Depends on the distribution ratio of the NULL value. The optimizer will decide whether to use the index based on statistics such as index cardinality.

  • High NULL ratio: If most of the values ​​of a column are NULL, the optimizer may consider that the full table scan is faster than the index scan, thus giving up the index.
  • Low NULL ratio: If the NULL value is small, the optimizer may choose to locate data through index.

Example

-- Assumptions `address` column has index and 90% The value of NULL
EXPLAIN SELECT * FROM users WHERE address IS NULL;

resulttypeListed asALL(Full table scan), the index does not take effect.

2. Equivalent query (= NULL or = value)

= NULLinvalid

In SQL standard= NULLWill returnUNKNOWN, should be usedIS NULL

Non-NULL equivalent query

SELECT * FROM users WHERE email = 'user@';  -- like email Indexed and not NULL,Index takes effect

3. Range query or comparison operator

<, >, BETWEEN

If a NULL value is included in the query condition, the optimizer may cause the index to be abandoned.

For example:

-- Assumptions `price` There is an index and some values ​​are NULL
SELECT * FROM products WHERE price &gt; 100;  -- NULL Values ​​will be filtered,But whether the index takes effect depends on the non NULL Distribution of values

3. The impact of data distribution on index use

The optimizer passes statistics (e.g.cardinality) Evaluate query cost.
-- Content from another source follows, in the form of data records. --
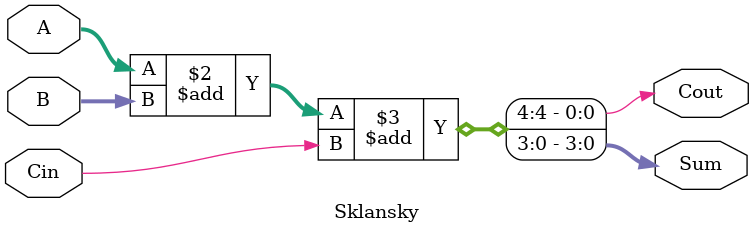
<source format=v>

`timescale 1ns/1ps

module Sklansky (
    input  wire [3:0] A,   // Entradas A[3:0]
    input  wire [3:0] B,   // Entradas B[3:0]
    input  wire       Cin, // Carry-in
    output reg  [3:0] Sum, // Saída de soma
    output reg        Cout // Carry-out
);
    // ------------------------------------------------------------------------
    // A modelagem comportamental permite descrever o comportamento desejado
    // diretamente. O operador de soma trata do "carry" automaticamente.
    // ------------------------------------------------------------------------
    always @* begin
        // {Cout, Sum} recebe a soma completa de A + B + Cin
        {Cout, Sum} = A + B + Cin;
        // A estrutura interna de Sklansky não é explicitada aqui; esta versão
        // serve como referência funcional e de validação.
    end

endmodule

</source>
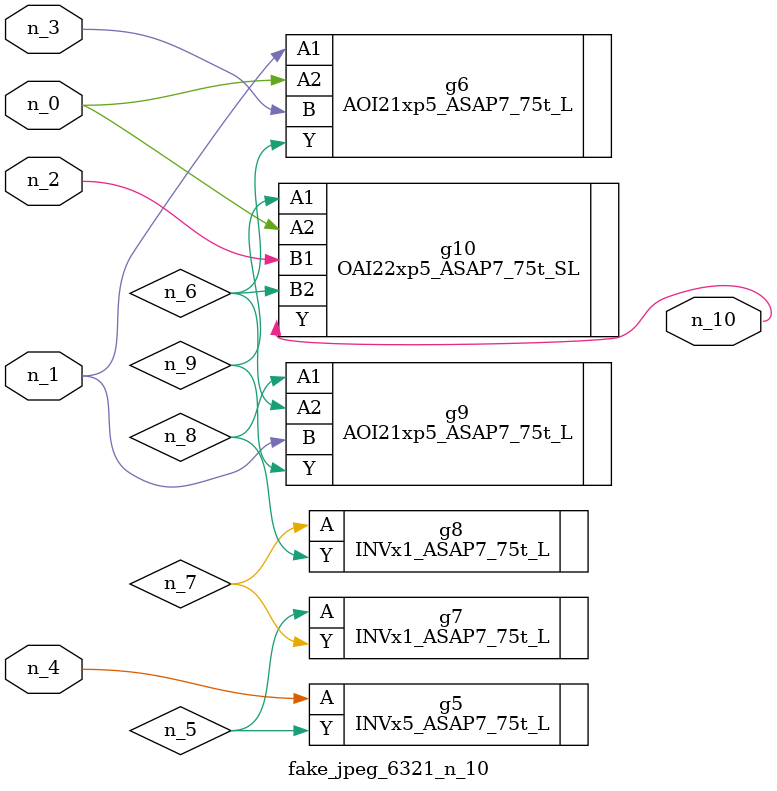
<source format=v>
module fake_jpeg_6321_n_10 (n_3, n_2, n_1, n_0, n_4, n_10);

input n_3;
input n_2;
input n_1;
input n_0;
input n_4;

output n_10;

wire n_8;
wire n_9;
wire n_6;
wire n_5;
wire n_7;

INVx5_ASAP7_75t_L g5 ( 
.A(n_4),
.Y(n_5)
);

AOI21xp5_ASAP7_75t_L g6 ( 
.A1(n_1),
.A2(n_0),
.B(n_3),
.Y(n_6)
);

INVx1_ASAP7_75t_L g7 ( 
.A(n_5),
.Y(n_7)
);

INVx1_ASAP7_75t_L g8 ( 
.A(n_7),
.Y(n_8)
);

AOI21xp5_ASAP7_75t_L g9 ( 
.A1(n_8),
.A2(n_6),
.B(n_1),
.Y(n_9)
);

OAI22xp5_ASAP7_75t_SL g10 ( 
.A1(n_9),
.A2(n_0),
.B1(n_2),
.B2(n_6),
.Y(n_10)
);


endmodule
</source>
The following scenarios may cause index failure:

High NULL ratio

If most of the values ​​of a column are NULL, the optimizer believes that the full table scan is faster.

Low distinction

Even if the column is not NULL, but the value repeat rate is high (such as gender columns), the optimizer may abandon the index.

4. Methods to verify whether the index takes effect

useEXPLAINAnalyze query plan:

EXPLAIN SELECT * FROM users WHERE address IS NULL;

Key fields

  • typereforrangeIndicates the use of index,ALLIndicates full table scan.
  • key: Displays the actual index used.
  • Extra: If displayedUsing index condition, means that the index pushdown (ICP) is effective.

5. Optimization suggestions

Avoid storing large amounts of NULL in index columns

If NULL has no practical meaning, the field can be set toNOT NULLAnd assign default values ​​(such as empty string, 0).

For example:

ALTER TABLE users MODIFY address VARCHAR(100) NOT NULL DEFAULT '';
  • Override index optimizationIS NULLQuery
CREATE INDEX idx_address ON users (address) INCLUDE (name);  -- MySQL 8.0+ support INCLUDE

If you need to query frequentlyIS NULL, create overlay indexes that contain query fields to avoid back to tables.

  • Forced index use
SELECT * FROM users USE INDEX (idx_address) WHERE address IS NULL;
  • Regularly update statistics
ANALYZE TABLE users;  -- Update index statistics,Help optimizers make more accurate decisions

VI. Sample Analysis

1. Data table structure

CREATE TABLE employees (
  id INT PRIMARY KEY,
  name VARCHAR(50),
  salary INT,
  bonus INT,  -- allow NULL,and 80% The value of NULL
  INDEX idx_bonus (bonus)
);

2. Query the scene

-- Query bonus for NULL Employees
EXPLAIN SELECT * FROM employees WHERE bonus IS NULL;

Possible results: The optimizer selects full table scan (type: ALL), because the NULL value accounts for too high.

3. Optimization plan

  • Plan 1:forbonusSet the default value 0 to reduce the NULL ratio.
  • Plan 2: Forced use of indexes (need to test whether performance is improved):
SELECT * FROM employees USE INDEX (idx_bonus) WHERE bonus IS NULL;

Summarize

  • The index will not be invalidated due to the NULL value in the field, but when query conditions involve NULL, the optimizer may abandon the index due to the data distribution.
  • Key factors: The ratio of NULL value, query condition type, index design.
  • Optimization direction: Reduce NULL values, design indexes reasonably, use overlay indexes or update statistics.

By rationally designing the table structure and index, the query performance containing NULL value fields can be significantly improved.

The above is personal experience. I hope you can give you a reference and I hope you can support me more.